## Entries shown
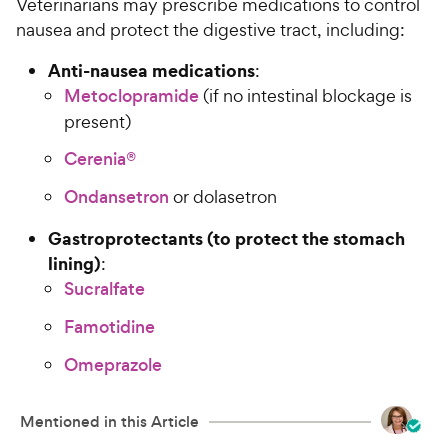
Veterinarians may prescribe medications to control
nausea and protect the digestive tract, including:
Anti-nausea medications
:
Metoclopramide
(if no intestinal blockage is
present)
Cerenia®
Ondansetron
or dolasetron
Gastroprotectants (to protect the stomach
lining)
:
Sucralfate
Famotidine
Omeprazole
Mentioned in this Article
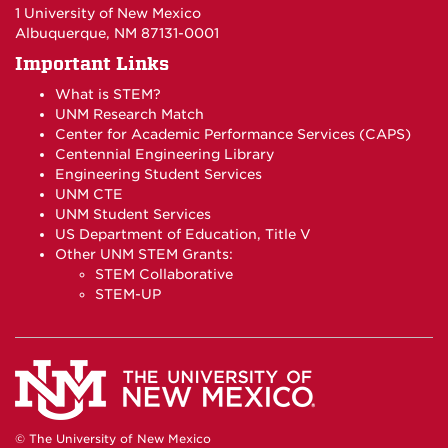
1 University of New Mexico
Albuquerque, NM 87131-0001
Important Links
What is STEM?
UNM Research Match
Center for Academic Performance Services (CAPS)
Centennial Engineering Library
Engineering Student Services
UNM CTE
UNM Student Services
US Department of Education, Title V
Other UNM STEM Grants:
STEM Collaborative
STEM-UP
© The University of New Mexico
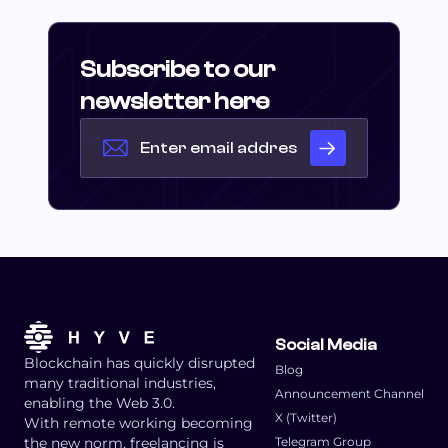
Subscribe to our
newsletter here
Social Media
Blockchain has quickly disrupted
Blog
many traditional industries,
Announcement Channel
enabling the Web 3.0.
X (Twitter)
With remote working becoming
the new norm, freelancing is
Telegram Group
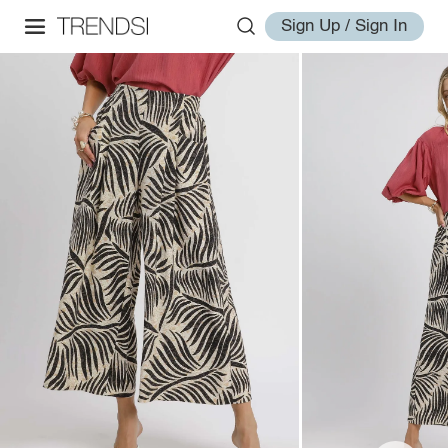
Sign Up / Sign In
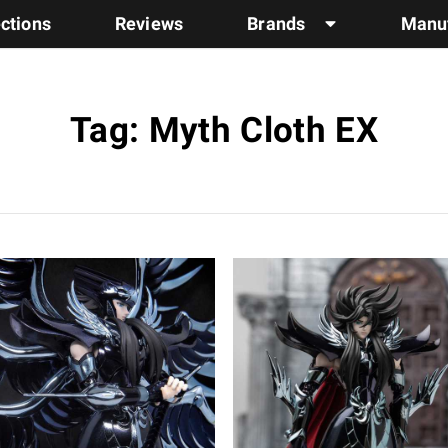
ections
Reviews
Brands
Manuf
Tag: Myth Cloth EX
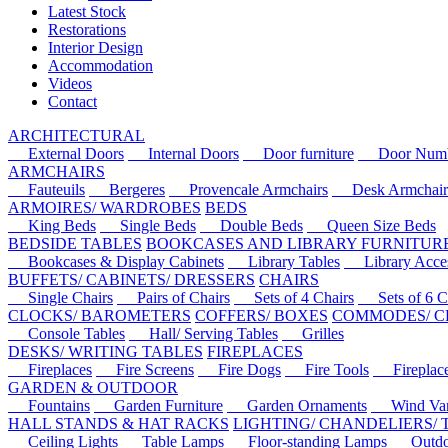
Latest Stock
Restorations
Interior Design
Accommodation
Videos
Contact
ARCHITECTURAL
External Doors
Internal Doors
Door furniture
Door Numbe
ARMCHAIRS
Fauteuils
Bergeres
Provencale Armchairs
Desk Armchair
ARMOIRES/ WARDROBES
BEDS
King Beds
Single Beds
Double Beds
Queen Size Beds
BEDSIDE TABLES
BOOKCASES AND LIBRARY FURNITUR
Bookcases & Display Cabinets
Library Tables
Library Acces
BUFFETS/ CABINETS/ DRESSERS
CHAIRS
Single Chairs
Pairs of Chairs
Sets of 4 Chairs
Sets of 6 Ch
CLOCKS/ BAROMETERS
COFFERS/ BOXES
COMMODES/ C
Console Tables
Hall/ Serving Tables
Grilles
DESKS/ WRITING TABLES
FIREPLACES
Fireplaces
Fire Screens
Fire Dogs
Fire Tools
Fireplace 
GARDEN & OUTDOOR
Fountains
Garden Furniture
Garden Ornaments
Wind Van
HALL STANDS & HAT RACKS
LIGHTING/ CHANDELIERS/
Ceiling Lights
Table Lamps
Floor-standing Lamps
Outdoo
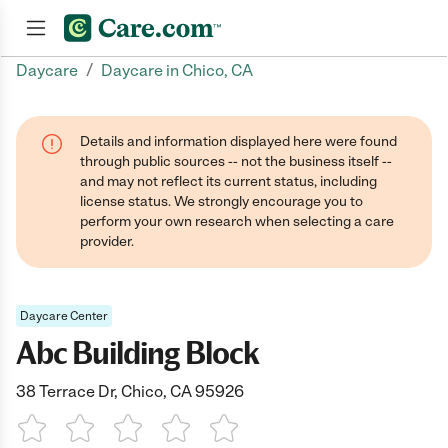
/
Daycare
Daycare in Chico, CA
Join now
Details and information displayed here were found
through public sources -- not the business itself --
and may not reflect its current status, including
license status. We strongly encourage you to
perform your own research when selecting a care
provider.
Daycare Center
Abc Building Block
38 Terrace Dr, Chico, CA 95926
...
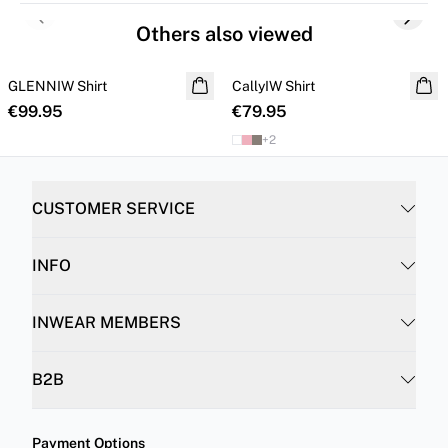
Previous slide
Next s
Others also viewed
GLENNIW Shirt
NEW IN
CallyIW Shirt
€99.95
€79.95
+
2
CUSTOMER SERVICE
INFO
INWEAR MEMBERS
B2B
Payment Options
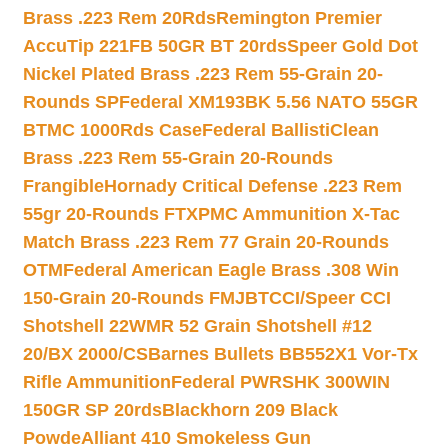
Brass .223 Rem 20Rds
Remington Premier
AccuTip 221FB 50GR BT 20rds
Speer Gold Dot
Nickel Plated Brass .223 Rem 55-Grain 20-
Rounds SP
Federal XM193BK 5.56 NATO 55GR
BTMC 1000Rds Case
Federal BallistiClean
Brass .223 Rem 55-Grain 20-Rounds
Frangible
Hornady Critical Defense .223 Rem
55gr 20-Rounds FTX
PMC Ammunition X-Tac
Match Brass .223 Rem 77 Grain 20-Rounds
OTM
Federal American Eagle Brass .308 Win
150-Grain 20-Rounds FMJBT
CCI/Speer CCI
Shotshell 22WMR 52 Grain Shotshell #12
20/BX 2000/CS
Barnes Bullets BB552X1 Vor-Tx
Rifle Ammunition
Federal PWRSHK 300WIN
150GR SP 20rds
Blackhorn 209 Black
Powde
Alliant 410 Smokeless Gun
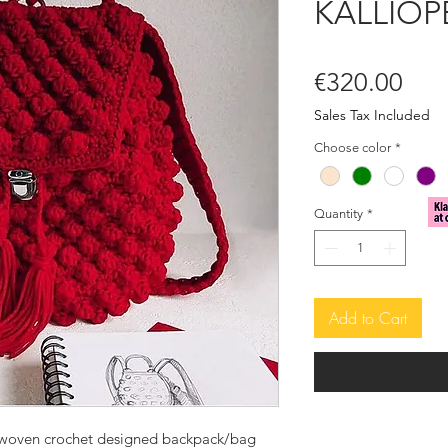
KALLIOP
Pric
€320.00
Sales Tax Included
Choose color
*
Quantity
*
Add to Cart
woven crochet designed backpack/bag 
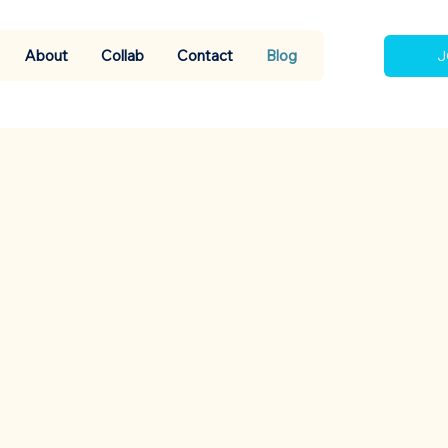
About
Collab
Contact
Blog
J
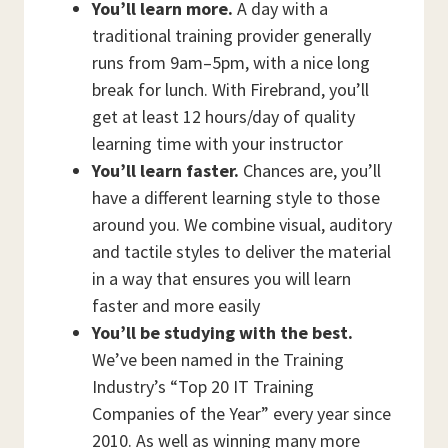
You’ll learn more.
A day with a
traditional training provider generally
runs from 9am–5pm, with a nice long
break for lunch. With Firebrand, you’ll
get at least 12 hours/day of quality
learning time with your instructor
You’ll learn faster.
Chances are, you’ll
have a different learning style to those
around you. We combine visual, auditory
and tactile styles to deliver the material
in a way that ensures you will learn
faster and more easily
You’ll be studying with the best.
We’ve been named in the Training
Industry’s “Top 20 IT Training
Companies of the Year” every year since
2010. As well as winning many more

## Task details
Every line in the data that holds "Student" should be copied out.

## Response to the task
Engineering Student Services
UNM Student Services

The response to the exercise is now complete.